It's very similar to EL, from this screenshot:

Spoiler :


Basically, you move around armies that are composed up to 8 units (max is 4 at the beginning, tech increases the limit). So there's no carpet of doom, and the player and the AI have to move "less units" around the map, fixing the issue of pathfinding. When the armies clash, a battle area is marked in the actual map, 3 hexes around from each army. You can see it as the white area in the screenshot above. You can then place the armies in any disposition you want on your side of the battlefield, which would make it much easier for the AI to make proper formations (melee in front, archers behind on hills, etc). In EL you could give the all the units some general instructions (attack this enemy, move here) and a general fallback tactic if it couldn't do what you said. Then the battle plays out using initiative.

From what it seems, battles here could be manual to get the civ crowd, which would be great.

This is the huge misconception that has dogged the Civ games.

The worst problem civ has is the "multiple paths to victory" that superficially creates the impression of variety but in actuality leads to the monotony of singular focus and overspecialization. Many if not most dissatisfaction with a Civ game can traced to its use of multiple victory conditions.

In a score-based, you don't necessarily repeat the same actions every game to win. That's what Civ has conditioned the player to think because at the start of a game you pick one of the available victory conditions and repeat the same actions over and over to win that type of victory. The supposed replayability comes in choosing another victory, and then your cookie-cutter cities spam whatever it takes to win that victory type, and treating anything that doesn't contribute directly to that victory as a deviation from course.

A score-based victory lets you aggregate success as a civilization in a multitude of areas. Science, economics, religion, diplomacy, military, and so forth. It means the ability to pivot and diversify. That's what variety is supposed to consist of.

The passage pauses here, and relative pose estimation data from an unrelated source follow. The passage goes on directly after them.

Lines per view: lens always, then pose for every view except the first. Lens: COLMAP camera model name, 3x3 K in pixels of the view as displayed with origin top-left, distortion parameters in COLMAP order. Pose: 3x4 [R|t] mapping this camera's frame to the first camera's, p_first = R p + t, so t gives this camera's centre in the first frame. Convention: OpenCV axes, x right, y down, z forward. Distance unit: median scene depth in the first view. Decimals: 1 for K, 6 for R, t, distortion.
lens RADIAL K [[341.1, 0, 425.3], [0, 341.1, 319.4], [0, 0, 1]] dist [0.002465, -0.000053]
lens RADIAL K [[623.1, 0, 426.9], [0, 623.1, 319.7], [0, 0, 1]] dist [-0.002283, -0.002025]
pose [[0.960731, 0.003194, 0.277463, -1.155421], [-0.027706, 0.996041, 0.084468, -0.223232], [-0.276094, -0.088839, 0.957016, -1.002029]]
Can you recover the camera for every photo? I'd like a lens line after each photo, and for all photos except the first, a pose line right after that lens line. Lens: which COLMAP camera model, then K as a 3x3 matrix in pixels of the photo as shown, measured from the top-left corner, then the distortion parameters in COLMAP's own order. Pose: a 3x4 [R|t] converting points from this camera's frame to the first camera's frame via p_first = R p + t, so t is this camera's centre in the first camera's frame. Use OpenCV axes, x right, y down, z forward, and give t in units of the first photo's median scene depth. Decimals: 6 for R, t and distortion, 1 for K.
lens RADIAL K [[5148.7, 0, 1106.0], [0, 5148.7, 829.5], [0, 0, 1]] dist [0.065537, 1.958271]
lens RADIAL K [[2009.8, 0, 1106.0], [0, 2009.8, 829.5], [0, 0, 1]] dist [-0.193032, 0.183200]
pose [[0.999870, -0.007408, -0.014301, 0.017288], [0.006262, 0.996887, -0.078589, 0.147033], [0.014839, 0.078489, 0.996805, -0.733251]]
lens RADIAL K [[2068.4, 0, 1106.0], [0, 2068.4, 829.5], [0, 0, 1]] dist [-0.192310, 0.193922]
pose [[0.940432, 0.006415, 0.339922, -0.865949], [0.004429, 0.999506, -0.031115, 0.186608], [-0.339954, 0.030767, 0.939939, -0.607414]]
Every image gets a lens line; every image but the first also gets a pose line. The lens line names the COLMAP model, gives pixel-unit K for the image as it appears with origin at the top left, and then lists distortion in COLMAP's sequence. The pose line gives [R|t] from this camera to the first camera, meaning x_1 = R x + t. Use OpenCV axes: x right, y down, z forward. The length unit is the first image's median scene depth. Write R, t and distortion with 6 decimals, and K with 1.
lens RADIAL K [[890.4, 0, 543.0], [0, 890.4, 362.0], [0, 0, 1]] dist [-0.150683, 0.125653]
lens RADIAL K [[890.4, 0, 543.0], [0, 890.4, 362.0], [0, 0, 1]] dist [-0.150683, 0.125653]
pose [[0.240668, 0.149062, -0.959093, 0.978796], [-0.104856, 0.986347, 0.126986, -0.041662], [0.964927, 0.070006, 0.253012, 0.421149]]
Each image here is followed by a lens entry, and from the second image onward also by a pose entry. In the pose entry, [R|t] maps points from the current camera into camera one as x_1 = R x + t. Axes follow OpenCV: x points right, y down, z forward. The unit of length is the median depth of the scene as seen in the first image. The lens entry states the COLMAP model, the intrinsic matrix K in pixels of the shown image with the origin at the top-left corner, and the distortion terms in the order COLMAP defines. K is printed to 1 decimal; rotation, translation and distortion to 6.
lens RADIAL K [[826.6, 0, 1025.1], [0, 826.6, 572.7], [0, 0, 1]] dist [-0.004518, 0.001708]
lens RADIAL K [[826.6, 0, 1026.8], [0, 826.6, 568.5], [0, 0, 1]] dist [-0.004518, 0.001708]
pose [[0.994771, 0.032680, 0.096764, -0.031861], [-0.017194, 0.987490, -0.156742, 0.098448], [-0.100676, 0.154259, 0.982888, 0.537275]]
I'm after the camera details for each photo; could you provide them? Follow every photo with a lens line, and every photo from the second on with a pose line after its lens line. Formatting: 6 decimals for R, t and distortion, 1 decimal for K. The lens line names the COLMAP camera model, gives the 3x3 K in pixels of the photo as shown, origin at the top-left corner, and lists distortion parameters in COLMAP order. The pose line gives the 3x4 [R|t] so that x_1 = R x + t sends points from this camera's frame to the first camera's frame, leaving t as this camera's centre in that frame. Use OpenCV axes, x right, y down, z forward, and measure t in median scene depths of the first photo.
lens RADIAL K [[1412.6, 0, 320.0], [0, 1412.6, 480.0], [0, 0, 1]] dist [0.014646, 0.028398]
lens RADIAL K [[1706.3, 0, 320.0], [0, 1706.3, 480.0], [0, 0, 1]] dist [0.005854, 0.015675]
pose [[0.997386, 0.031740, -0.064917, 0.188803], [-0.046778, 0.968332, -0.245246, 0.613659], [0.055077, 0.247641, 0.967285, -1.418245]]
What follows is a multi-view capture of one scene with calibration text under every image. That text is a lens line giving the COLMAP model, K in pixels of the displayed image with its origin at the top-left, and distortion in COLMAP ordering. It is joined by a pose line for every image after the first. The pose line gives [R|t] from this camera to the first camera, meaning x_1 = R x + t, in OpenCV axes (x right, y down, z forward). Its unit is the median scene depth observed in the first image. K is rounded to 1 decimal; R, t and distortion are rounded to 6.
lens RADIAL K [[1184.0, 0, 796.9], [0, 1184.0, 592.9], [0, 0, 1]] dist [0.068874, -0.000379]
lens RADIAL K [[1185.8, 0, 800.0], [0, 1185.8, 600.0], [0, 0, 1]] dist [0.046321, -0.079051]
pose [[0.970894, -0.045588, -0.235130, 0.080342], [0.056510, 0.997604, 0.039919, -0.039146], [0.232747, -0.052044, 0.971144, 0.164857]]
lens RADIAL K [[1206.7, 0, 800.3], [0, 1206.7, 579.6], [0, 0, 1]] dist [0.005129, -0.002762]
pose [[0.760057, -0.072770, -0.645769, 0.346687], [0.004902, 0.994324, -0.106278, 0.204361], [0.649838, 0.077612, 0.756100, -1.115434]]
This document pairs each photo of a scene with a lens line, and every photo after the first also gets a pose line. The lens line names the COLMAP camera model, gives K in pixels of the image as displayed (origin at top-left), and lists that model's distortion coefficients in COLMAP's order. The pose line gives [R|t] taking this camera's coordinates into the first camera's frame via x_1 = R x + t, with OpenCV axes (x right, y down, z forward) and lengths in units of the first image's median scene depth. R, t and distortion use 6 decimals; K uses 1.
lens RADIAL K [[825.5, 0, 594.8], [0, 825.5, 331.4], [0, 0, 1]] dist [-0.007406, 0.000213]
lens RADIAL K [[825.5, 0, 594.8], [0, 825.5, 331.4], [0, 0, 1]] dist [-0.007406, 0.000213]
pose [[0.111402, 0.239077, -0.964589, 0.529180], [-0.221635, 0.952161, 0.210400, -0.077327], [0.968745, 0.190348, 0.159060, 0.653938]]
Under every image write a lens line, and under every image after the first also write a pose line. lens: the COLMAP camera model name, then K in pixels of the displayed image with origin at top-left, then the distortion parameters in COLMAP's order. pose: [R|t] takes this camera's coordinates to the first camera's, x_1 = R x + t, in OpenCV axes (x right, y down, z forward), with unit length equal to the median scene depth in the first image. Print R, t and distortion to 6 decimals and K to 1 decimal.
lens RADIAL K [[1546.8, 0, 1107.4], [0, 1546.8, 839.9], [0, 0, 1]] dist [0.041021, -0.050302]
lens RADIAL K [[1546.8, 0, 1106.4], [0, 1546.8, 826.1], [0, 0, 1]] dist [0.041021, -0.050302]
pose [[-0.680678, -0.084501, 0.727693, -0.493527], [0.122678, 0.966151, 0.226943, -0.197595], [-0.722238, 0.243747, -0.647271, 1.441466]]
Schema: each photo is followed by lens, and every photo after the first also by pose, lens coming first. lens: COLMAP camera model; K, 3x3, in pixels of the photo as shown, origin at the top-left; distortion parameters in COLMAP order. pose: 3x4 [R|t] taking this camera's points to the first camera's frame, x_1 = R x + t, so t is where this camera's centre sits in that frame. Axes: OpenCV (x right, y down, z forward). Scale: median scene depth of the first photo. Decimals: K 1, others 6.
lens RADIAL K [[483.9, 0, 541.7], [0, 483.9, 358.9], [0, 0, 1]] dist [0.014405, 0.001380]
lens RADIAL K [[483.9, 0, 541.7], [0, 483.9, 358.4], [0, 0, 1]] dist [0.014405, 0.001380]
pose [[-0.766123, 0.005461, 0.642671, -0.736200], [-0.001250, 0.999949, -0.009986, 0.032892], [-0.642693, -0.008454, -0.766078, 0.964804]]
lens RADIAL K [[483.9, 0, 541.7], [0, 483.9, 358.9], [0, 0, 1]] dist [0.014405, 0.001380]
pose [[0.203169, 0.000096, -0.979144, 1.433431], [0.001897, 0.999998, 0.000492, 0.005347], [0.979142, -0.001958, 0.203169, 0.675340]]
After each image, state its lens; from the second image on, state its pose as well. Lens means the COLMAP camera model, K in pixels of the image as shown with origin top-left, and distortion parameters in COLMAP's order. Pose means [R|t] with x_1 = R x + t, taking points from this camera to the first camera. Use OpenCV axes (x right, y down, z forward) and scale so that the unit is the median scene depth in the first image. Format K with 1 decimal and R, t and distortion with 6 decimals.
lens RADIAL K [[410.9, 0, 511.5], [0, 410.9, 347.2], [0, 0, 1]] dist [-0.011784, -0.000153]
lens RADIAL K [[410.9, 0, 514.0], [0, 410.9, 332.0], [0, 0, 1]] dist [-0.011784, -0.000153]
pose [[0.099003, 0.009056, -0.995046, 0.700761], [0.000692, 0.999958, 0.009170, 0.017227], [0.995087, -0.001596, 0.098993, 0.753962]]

This SO much. Couldn't say it better.
 
A score-based victory lets you aggregate success as a civilization in a multitude of areas. Science, economics, religion, diplomacy, military, and so forth. It means the ability to pivot and diversify. That's what variety is supposed to consist of.
What I have always been after in Civ. I sort of play this way anyway. When I get tired of a game I stop and think how I am seen compared to the others.
 
The Endless games always look great, but I personally never like the actual gameplay in them. But might help spur some new ideas for future Civ games, and a bit of validation for the genre is always a good thing.
 
The Endless games always look great, but I personally never like the actual gameplay in them. But might help spur some new ideas for future Civ games, and a bit of validation for the genre is always a good thing.

In my case I loved the gameplay and mechanics in EL, but the lore and visuals were what kept me back. Even if there's a sci-fi pseudo justification, the lore felt made by a teenager (So we have this techno vikings, and armored ghosts, and flesh eating insects, and animated cult statues, and BDSM female mages, and DRAGONS!). I always wanted the same mechanics in a Civ type game, so I'm really eager to try this out.
 
From the sounds of things, this has an idea that I always wanted. Maybe not for Civ, but something like Civ.

You start as a generic tribe, then gain traits as you go along. So a tribe on the Steppes with horses might choose a trait that benefits mobile cavalry or a civ with fertile fields and access to stone might choose a trait for building wonders. And you pick new traits as you go to address new challenges.

And Humankind seems to have that. Only instead of simply calling them traits, they call them civs. And they come with new art styles in addition to traits. And they fuse with your previous traits.

So it's sort of like how the Romans became Byzantines. An organic evolution in culture over time. Only the Romans might become the Vikings instead.